Exercício 1
No texto sobre a Palavra de Deus e o Evangelho de Lucas, o grego de quais historiadores o prólogo imita?
Exercício 2
Dê prosseguimento ao texto sobre a Palavra de Deus e o Evangelho de Lucas a partir da última frase apresentada.

Texto da página
____________________

Conhecemos a Bíblia tão bem como os outros livros? Se a não conhecemos, não
conhecemos Cristo; não somos cristãos de verdade. Cada cristão tem que abrir-se
a essa Palavra mediante a fé, já que a Palavra de Deus é uma revelação;
mediante a esperança, visto que é promessa; mediante o amor, atendendo a que é
regra de vida.
Obrigação De Conhecer, De Aprofundar e De Proclamar a Palavra de Deus
A primeira parte do
Evangelho deste domingo (4,1-4) serve de prólogo ao terceiro Evangelho (evangelho
de Lucas) que conte um discurso programático de Jesus. Neste discurso já
sabemos por antecipação o que Jesus vai fazer durante o seu ministério. Este prólogo apresenta um estilo clássico e
um vocabulário escolhido: imita o grego dos historiadores da época helenista,
como Heródoto, Tucídides, Políbio etc.. Lucas tem a consciência clara de estar,
com seu trabalho, continuando uma série de vários antecessores que tentaram a
mesma coisa: “Visto que muitos já
tentaram escrever um relato dos acontecimentos que se cumpriram entre nós...”(v.1).

____________________

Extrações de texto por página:

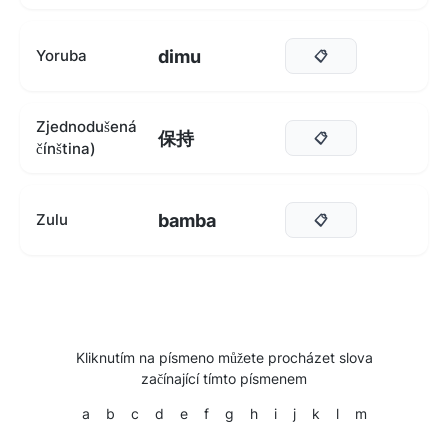
dimu
Yoruba
📋
Zjednodušená
保持
📋
čínština)
bamba
Zulu
📋
Kliknutím na písmeno můžete procházet slova
začínající tímto písmenem
a
b
c
d
e
f
g
h
i
j
k
l
m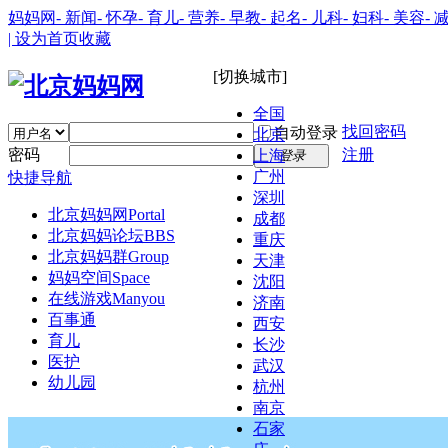
妈妈网
- 新闻
- 怀孕
- 育儿
- 营养
- 早教
- 起名
- 儿科
- 妇科
- 美容
- 
| 设为首页
收藏
[切换城市]
全国
找回密码
自动登录
北京
密码
注册
上海
登录
广州
快捷导航
深圳
北京妈妈网
Portal
成都
北京妈妈论坛
BBS
重庆
北京妈妈群
Group
天津
妈妈空间
Space
沈阳
在线游戏
Manyou
济南
百事通
西安
育儿
长沙
医护
武汉
幼儿园
杭州
南京
石家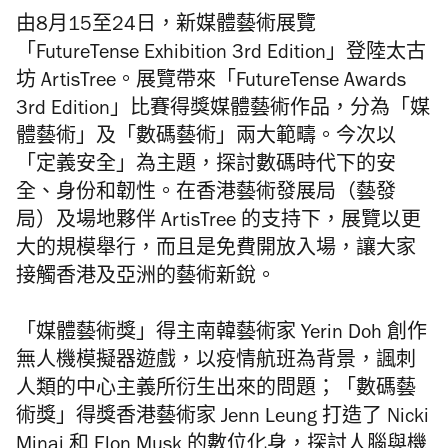
由8月15至24日，新媒體藝術展覽
「FutureTense Exhibition 3rd Edition」登陸太古
坊 ArtisTree。展覽帶來「FutureTense Awards
3rd Edition」比賽得獎媒體藝術作品，分為「媒
體藝術」及「數碼藝術」兩大範疇。今次以
「定義安全」為主題，探討數碼時代下的安
全、身份和韌性。在香港藝術發展局（藝發
局）及場地夥伴 ArtisTree 的支持下，展覽以更
大的規模舉行，而且是免費開放入場，讓大家
接觸香港及亞洲的藝術新銳。
「媒體藝術獎」得主南韓藝術家 Yerin Doh 創作
無人機模擬器遊戲，以疫情航班為背景，諷刺
人類的中心主義所衍生出來的問題；「數碼藝
術獎」得獎香港藝術家 Jenn Leung 打造了 Nicki
Minaj 和 Elon Musk 的數位化身，探討人腦與機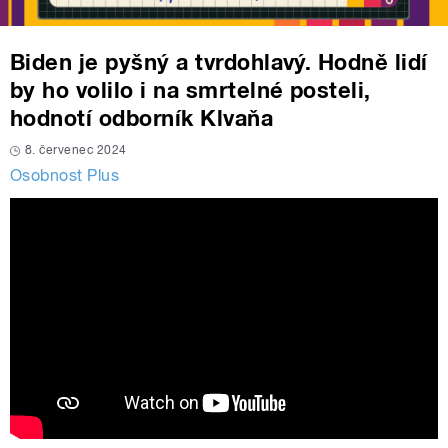
Biden je pyšný a tvrdohlavý. Hodně lidí
by ho volilo i na smrtelné posteli,
hodnotí odborník Klvaňa
8. červenec 2024
Osobnost Plus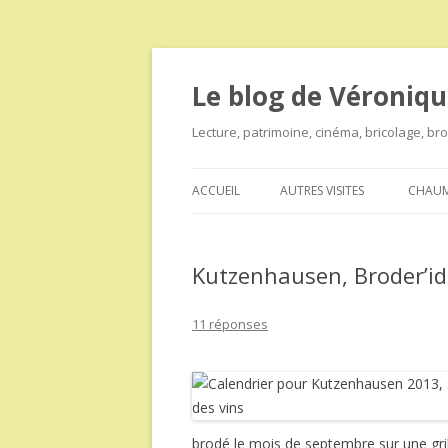
Le blog de Véroniqu
Lecture, patrimoine, cinéma, bricolage, b
ACCUEIL
AUTRES VISITES
CHAUM
Kutzenhausen, Broder’i
11 réponses
brodé le mois de septembre sur une gri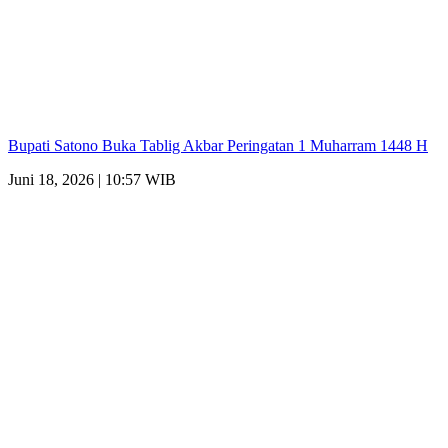
Bupati Satono Buka Tablig Akbar Peringatan 1 Muharram 1448 H
Juni 18, 2026 | 10:57 WIB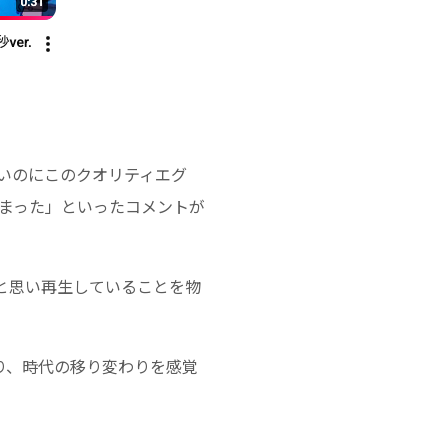
ないのにこのクオリティエグ
しまった」といったコメントが
と思い再生していることを物
り、時代の移り変わりを感覚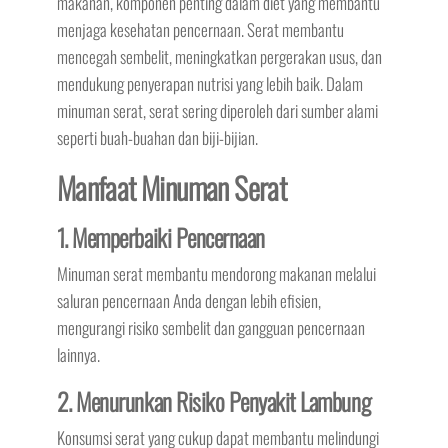
makanan, komponen penting dalam diet yang membantu
menjaga kesehatan pencernaan. Serat membantu
mencegah sembelit, meningkatkan pergerakan usus, dan
mendukung penyerapan nutrisi yang lebih baik. Dalam
minuman serat, serat sering diperoleh dari sumber alami
seperti buah-buahan dan biji-bijian.
Manfaat Minuman Serat
1. Memperbaiki Pencernaan
Minuman serat membantu mendorong makanan melalui
saluran pencernaan Anda dengan lebih efisien,
mengurangi risiko sembelit dan gangguan pencernaan
lainnya.
2. Menurunkan Risiko Penyakit Lambung
Konsumsi serat yang cukup dapat membantu melindungi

____________________

Resposta 1
O grego dos historiadores da época helenista, como Heródoto, Tucídides e Políbio.

Resposta 2
Ele pesquisa os acontecimentos cuidadosamente “desde o princípio”, e procura se
informar de tudo que as testemunhas oculares afirmaram. Imitando o estilo dos
historiadores de sua época, o próprio Lucas nos informa que ele é uma pessoa
cuidadosa e séria em procurar reunir e investigar as tradições anteriores,
entre elas o evangelho de Marcos, o evangelho de Mateus que tem muito algo em
comum com o seu evangelho e as testemunhas oculares dos fatos, que se tinham
tornado “ministros da palavra” para que possa transmiti-las com muita segurança
para sua comunidade ou seus leitores. Nesta investigação Lucas não recusa as
tradições anteriores como inexatas, e sim como inadequadas para o fim que ele
pretenderia alcançar à luz dos fatos que ele tem investigado. Este prólogo já
nos informa que Lucas não é uma testemunha ocular de Jesus histórico. Com sua
obra Lucas não somente quer fazer “história” e sim confirmar o ensinamento que sua comunidade
tem recebido.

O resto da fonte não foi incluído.